Half-integral levels
Yifei Zhao
TL;DR
The paper formulates and proves a set of deep equivalences that unify four perspectives on half-integral level structures for reductive groups: (i) central extensions of loop groups by $\underline{K}_2$ and $\mathbb{G}_m$ with tame commutator, (ii) factorization super central extensions of loop groups, (iii) factorization super line bundles on the affine Grassmannian, and (iv) rigidified sections of the truncated K-theory sheaf $\underline K_{[1,2]}^{\mathrm{super}}$ on $BG$ together with BD-type combinatorial data. It introduces the Zariski sheaf $\underline K_{[1,2]}^{\mathrm{super}}$, defines a super-analytic integration along curves twisted by a spin structure, and proves two main theorems: Theorem thm-classification-super linking BD data to rigidified $BG$ sections, and Theorem thm-factorization-super-central-extension-classification equating loop-group factorization data with Grassmannian line bundles and $\vartheta^{\mathrm{super}}$ data. The framework relies on the Contou-Carrère symbol to handle tame commutators, uses descent for tori and simply connected subgroups, and identifies a universal description in characteristic zero where tameness is automatic. In particular, the Pfaffian construction and the Tate/half-integral phenomena provide new geometric realizations of half-integral levels on moduli spaces of bundles over spin curves, tying algebraic K-theory to geometric representation theory and conformal blocks.
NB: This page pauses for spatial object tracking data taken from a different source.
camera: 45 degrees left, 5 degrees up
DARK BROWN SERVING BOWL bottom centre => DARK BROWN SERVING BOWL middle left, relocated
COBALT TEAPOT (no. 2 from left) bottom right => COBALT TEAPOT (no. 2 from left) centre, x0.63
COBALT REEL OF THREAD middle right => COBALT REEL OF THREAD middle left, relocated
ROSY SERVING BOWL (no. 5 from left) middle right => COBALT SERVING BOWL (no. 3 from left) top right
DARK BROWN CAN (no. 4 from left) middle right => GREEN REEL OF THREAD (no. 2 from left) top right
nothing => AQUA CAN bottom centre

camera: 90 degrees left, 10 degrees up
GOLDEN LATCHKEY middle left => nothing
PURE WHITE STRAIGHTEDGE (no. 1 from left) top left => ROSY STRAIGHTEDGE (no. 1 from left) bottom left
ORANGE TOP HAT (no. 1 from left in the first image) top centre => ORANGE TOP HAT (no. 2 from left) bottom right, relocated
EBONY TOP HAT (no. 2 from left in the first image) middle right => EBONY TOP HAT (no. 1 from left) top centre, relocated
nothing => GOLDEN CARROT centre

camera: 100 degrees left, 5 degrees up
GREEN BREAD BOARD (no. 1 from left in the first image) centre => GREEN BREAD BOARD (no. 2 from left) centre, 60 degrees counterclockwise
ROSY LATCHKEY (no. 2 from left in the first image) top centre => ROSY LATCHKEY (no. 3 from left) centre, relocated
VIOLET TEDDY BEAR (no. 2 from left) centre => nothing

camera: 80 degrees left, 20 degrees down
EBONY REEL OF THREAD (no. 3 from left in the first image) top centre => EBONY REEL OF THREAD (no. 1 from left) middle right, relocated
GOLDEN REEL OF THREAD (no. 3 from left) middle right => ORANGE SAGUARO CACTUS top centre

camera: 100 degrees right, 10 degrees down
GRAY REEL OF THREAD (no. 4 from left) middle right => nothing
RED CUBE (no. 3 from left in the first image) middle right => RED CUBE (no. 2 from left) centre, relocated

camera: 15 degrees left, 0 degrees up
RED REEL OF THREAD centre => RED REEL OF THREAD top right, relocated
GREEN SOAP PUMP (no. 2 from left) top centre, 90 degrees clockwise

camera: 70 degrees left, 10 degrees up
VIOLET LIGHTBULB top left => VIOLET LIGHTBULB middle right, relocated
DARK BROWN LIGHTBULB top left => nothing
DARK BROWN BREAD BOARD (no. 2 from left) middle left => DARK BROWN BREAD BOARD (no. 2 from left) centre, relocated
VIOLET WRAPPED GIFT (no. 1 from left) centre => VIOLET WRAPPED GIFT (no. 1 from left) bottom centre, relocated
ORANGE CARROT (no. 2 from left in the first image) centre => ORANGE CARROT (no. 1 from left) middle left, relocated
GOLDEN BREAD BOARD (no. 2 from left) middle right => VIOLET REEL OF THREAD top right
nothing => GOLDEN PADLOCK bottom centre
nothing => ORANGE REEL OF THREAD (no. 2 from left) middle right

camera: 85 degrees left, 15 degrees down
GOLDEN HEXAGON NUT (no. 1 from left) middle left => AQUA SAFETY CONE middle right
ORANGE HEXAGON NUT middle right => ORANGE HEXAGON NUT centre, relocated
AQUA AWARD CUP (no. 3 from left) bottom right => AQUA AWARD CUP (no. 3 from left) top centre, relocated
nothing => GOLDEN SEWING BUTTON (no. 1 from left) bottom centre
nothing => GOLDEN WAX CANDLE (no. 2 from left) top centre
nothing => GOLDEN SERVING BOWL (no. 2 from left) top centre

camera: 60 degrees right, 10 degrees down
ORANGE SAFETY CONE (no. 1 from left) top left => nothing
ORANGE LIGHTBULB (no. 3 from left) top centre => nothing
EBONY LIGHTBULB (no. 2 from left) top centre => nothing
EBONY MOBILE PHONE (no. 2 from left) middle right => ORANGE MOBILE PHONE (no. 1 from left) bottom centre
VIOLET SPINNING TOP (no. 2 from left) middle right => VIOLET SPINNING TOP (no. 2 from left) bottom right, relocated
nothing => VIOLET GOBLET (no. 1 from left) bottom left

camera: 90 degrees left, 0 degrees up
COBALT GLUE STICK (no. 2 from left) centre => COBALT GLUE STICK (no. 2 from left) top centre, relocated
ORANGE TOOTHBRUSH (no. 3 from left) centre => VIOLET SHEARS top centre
Overall, the work extends Brylinski–Deligne theory to a super and half-integral setting, unifying loop-group central extensions, Grassmannian line bundles, and K-theory data through a coherent factorization framework with broad implications for spin geometry and quantization.
Abstract
We construct equivalences among four notions associated to a reductive group scheme $G$: factorization super central extensions of the loop group of $G$ by $\mathbb G_m$ subject to a condition on the commutator, factorization super line bundles on the affine Grassmannian of $G$, rigidified sections of a quotient of $2$-truncated K-theory over the Zariski classifying stack of $G$, and combinatorial data defined by Brylinski and Deligne in a conjectural extension of their classification theorem.